Selected text:
────────────────

Robertson usefully reminds us that "It was not always thus. When the time came to consider the fate of men much more steeped in wickedness than Osama bin Laden - namely the Nazi leadership - the British government wanted them hanged within six hours of capture. President Truman demurred, citing the conclusion of Justice Robert Jackson that summary execution 'would not sit easily on the American conscience or be remembered by our children with pride ... the only course is to determine the innocence or guilt of the accused after a hearing as dispassionate as the times will permit and upon a record that will leave our reasons and motives clear'."
The editors of the Daily Beast comment that "The joy is understandable, but to many outsiders, unattractive. It endorses what looks increasingly like a cold-blooded assassination as the White House is now forced to admit that Osama bin Laden was unarmed when he was shot twice in the head."
In societies that profess some respect for law, suspects are apprehended and brought to fair trial. I stress "suspects." In June 2002, FBI head Robert Mueller, in what the Washington Post described as "among his most detailed public comments on the origins of the attacks," could say only that "investigators believe the idea of the Sept. 11 attacks on the World Trade Center and Pentagon came from al Qaeda leaders in Afghanistan, the actual plotting was done in Germany, and the financing came through the United Arab Emirates from sources in Afghanistan.... We think the masterminds of it were in Afghanistan, high in the al Qaeda leadership." What the FBI believed and thought in June 2002 they didn't know eight months earlier, when Washington dismissed tentative offers by the Taliban (how serious, we do not know) to extradite bin Laden if they were presented with evidence. Thus it is not true, as the President claimed in his White House statement, that "We quickly learned that the 9/11 attacks were carried out by al Qaeda."
There has never been any reason to doubt what the FBI believed in mid-2002, but that leaves us far from the proof of guilt required in civilized societies – and whatever the evidence might be, it does not warrant murdering a suspect who could, it seems, have been easily apprehended and brought to trial. Much the same is true of evidence provided since. Thus the 9/11 Commission provided extensive circumstantial evidence of bin Laden's role in 9/11, based primarily on what it had been told about confessions by prisoners in Guantanamo. It is doubtful that much of that would hold up in an independent court, considering the ways confessions were elicited. But in any event, the conclusions of a congressionally authorized investigation, however convincing one finds them, plainly fall short of a sentence by a credible court, which is what shifts the category of the accused from suspect to convicted. There is much talk of bin Laden's "confession," but that was a boast, not a confession, with as much credibility as my "confession" that I won the Boston marathon. The boast tells us a lot about his character, but nothing about his responsibility for what he regarded as a great achievement, for which he wanted to take credit.
Again, all of this is, transparently, quite independent of one's judgments about his responsibility, which seemed clear immediately, even before the FBI inquiry, and still does.

────────────────

Study material:
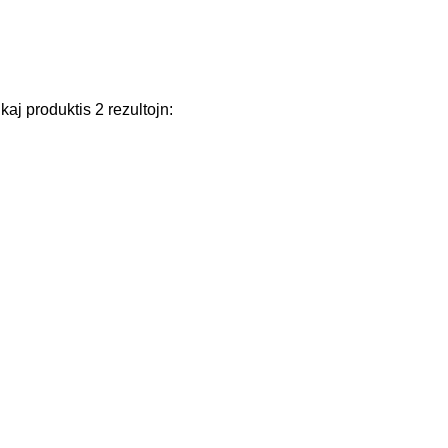
kaj
produktis
2
rezultojn
:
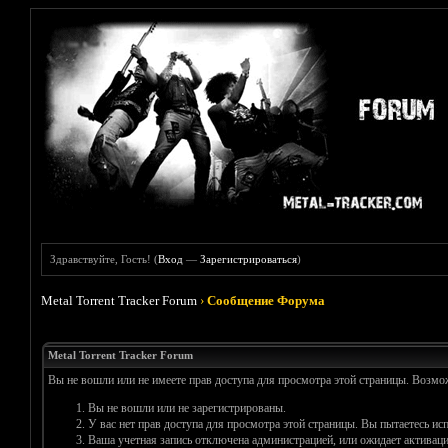
Здравствуйте, Гость! (
Вход
—
Зарегистрироваться
)
Metal Torrent Tracker Forum
›
Сообщение Форума
Metal Torrent Tracker Forum
Вы не вошли или не имеете прав доступа для просмотра этой страницы. Возм
Вы не вошли или не зарегистрированы.
У вас нет прав доступа для просмотра этой страницы. Вы пытаетесь и
Ваша учетная запись отключена администрацией, или ожидает активаци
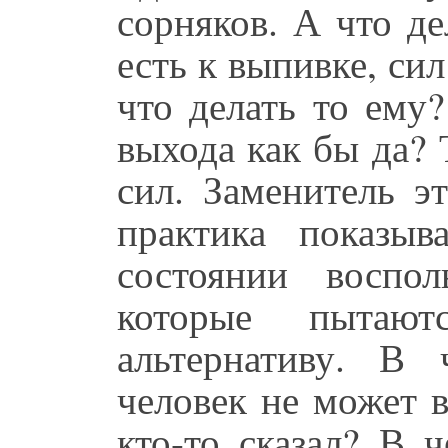
сорняков. А что де
есть к выпивке, сил
что делать то ему
выхода как бы да? Т
сил. Заменитель э
практика показы
состоянии воспо
которые пытают
альтернативу. В
человек не может 
кто-то сказал? В 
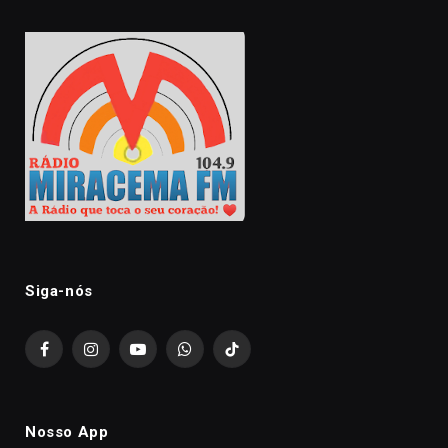
Siga-nós
Facebook
Instagram
YouTube
WhatsApp
TikTok
Nosso App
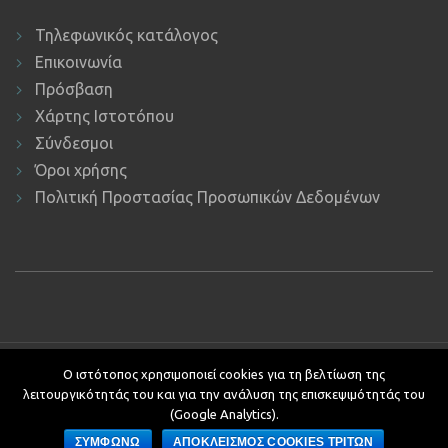
Τηλεφωνικός κατάλογος
Επικοινωνία
Πρόσβαση
Χάρτης Ιστοτόπου
Σύνδεσμοι
Όροι χρήσης
Πολιτική Προστασίας Προσωπικών Δεδομένων
Copyright © 2019 ΕΚΔΔΑ.
Υποστήριξη ιστοτόπου: Τμήμα
Ο ιστότοπος χρησιμοποιεί cookies για τη βελτίωση της
Εφαρμογών Πληροφορικής.
λειτουργικότητάς του και για την ανάλυση της επισκεψιμότητάς του
Κείμενα - Επιμέλεια: Αυτοτελές Τμήμα Επικοινωνίας, Διεθνών και
(Google Analytics).
Δημοσίων Σχέσεων
ΣΥΜΦΩΝΩ
ΑΠΟΚΛΕΙΣΜΟΣ COOKIES ΤΡΙΤΩΝ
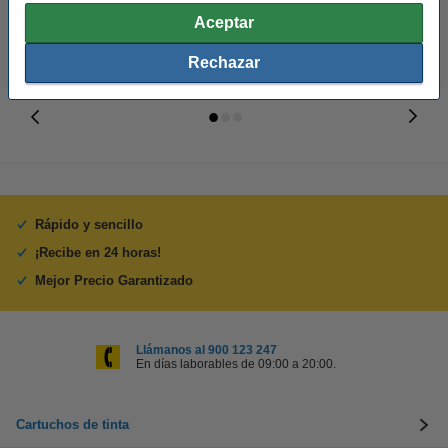
Aceptar
Rechazar
Rápido y sencillo
¡Recibe en 24 horas!
Mejor Precio Garantizado
Llámanos al 900 123 247
En días laborables de 09:00 a 20:00.
Cartuchos de tinta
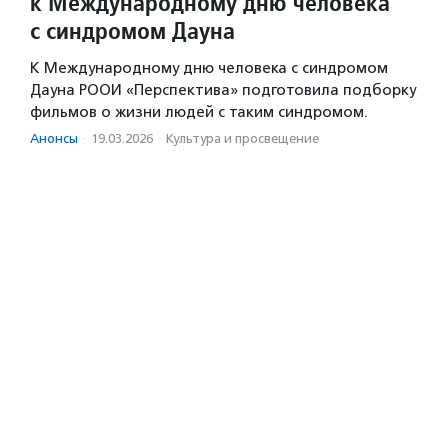
к Международному дню человека
с синдромом Дауна
К Международному дню человека с синдромом
Дауна РООИ «Перспектива» подготовила подборку
фильмов о жизни людей с таким синдромом.
Анонсы
·
19.03.2026
·
Культура и просвещение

────────────────

Task prompt: Reproduce the passage from "Again, all of" to "and still does." in the essay above on the killing of Osama bin Laden.

Answer for this exercise:
Again, all of this is, transparently, quite independent of one's judgments about his responsibility, which seemed clear immediately, even before the FBI inquiry, and still does.